Dans un retour vers le passé, M. Oualalou a expliqué que l’orientation de Lyautey, sur le plan urbain est avant tout politique. Elle traduit la dualité du  protectorat. Celle relayant le traditionnel au moderne. En témoigne la configuration de la ville telle que conçue par le Maréchal français à l’époque. Après l’indépendance, il y a eu un vrai boom avec l’émergence de nouveaux quartiers. Depuis les années 1970-80, l’urbanisme de Rabat a profondément évolué.  De manière quantitative de par le développement de Salé et Témara avec tout ce que cela comporte comme problèmes de logement et de  mobilité. L’autre question qualitative est liée aux différentes réformes connues par le pays. Du coup, la ville de Rabat a commencé à s’autonomiser.

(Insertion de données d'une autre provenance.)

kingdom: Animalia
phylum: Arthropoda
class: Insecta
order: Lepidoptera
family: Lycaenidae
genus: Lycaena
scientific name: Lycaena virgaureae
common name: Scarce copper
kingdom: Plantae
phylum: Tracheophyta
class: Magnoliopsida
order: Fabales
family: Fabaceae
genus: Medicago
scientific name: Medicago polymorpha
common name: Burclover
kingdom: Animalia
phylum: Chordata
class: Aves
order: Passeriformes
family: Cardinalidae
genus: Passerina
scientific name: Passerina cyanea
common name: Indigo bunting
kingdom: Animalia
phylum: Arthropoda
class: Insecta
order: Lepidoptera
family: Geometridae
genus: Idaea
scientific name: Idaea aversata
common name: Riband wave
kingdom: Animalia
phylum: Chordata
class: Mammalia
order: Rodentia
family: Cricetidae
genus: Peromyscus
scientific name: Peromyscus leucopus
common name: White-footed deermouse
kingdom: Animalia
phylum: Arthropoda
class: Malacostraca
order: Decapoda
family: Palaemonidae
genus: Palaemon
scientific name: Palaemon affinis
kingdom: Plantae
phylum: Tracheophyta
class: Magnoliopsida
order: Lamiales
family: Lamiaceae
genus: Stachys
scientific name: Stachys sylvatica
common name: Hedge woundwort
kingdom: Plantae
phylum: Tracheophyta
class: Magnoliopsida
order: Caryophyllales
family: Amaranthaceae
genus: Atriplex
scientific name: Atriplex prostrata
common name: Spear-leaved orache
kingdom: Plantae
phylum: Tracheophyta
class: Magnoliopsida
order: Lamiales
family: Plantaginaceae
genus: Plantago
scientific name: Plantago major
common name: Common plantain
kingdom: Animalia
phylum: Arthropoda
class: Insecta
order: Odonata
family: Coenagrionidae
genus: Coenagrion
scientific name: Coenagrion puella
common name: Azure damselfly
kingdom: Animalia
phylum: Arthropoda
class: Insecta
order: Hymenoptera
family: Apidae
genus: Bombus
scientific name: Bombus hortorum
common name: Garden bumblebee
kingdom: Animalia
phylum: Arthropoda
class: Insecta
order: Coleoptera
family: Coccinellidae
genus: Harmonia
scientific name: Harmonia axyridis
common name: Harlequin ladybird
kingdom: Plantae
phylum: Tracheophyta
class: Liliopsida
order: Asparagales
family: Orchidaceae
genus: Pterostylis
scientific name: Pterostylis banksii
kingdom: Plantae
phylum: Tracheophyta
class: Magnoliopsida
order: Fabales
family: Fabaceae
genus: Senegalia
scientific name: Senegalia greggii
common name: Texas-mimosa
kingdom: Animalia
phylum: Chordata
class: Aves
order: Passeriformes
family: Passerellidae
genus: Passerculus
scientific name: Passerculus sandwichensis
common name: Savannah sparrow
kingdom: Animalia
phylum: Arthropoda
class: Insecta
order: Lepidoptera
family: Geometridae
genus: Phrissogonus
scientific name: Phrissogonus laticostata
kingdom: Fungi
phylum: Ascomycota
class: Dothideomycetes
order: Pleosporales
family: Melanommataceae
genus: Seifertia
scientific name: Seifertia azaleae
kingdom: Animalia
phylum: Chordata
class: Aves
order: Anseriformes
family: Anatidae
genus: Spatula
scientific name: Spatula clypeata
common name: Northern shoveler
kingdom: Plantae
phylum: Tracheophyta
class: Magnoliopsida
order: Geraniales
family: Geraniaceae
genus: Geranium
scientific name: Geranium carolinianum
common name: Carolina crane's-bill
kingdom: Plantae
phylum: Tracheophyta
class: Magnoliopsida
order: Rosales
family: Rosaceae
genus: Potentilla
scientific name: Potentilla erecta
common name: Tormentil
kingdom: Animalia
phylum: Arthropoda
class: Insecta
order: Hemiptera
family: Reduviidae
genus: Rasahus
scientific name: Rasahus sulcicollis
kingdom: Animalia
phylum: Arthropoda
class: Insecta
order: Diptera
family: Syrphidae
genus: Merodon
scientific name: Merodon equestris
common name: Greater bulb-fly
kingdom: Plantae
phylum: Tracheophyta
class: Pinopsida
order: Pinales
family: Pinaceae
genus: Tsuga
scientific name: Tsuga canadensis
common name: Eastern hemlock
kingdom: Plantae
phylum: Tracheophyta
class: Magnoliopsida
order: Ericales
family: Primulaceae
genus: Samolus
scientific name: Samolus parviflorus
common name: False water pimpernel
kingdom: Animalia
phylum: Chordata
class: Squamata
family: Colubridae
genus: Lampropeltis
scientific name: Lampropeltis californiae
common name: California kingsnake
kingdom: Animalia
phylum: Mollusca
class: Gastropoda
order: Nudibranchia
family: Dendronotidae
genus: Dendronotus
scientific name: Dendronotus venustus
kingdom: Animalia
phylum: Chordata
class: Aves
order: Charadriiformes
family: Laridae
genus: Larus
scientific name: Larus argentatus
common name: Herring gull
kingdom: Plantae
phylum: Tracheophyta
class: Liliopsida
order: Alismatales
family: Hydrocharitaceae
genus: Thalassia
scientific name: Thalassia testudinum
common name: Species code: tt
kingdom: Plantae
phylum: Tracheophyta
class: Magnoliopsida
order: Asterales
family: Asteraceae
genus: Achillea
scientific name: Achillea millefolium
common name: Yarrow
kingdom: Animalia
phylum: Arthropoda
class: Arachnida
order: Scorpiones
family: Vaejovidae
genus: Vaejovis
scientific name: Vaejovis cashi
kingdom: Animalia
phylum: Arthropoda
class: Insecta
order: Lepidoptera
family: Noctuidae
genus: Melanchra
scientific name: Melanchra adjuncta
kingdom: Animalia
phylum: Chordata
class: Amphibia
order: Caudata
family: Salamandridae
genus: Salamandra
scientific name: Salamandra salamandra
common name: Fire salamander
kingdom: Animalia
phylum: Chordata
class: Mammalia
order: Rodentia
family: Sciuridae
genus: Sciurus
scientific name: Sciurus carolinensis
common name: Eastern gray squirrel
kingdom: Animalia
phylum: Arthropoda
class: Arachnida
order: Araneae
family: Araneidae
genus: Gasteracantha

Elle est non seulement une capitale politique, mais aussi celle du savoir et de la culture... Elle a été choisie comme ville verte et est en train d’assainir son littoral. Quant à l’urbanisme de demain, il évolue vers quatre axes. Celui du projet de Bouregreg, de l’arrivée de l’axe TGV, de la mise à niveau du littoral et du plateau Akrach, a encore expliqué  le maire socialiste de la capitale. 
Par ailleurs, il a été procédé  lors de cette manifestation à la remise des diplômes à la nouvelle promotion des lauréats de l’Ecole nationale d’architecture (ENA) et à la présentation des membres du nouveau Conseil national des architectes fraîchement élus.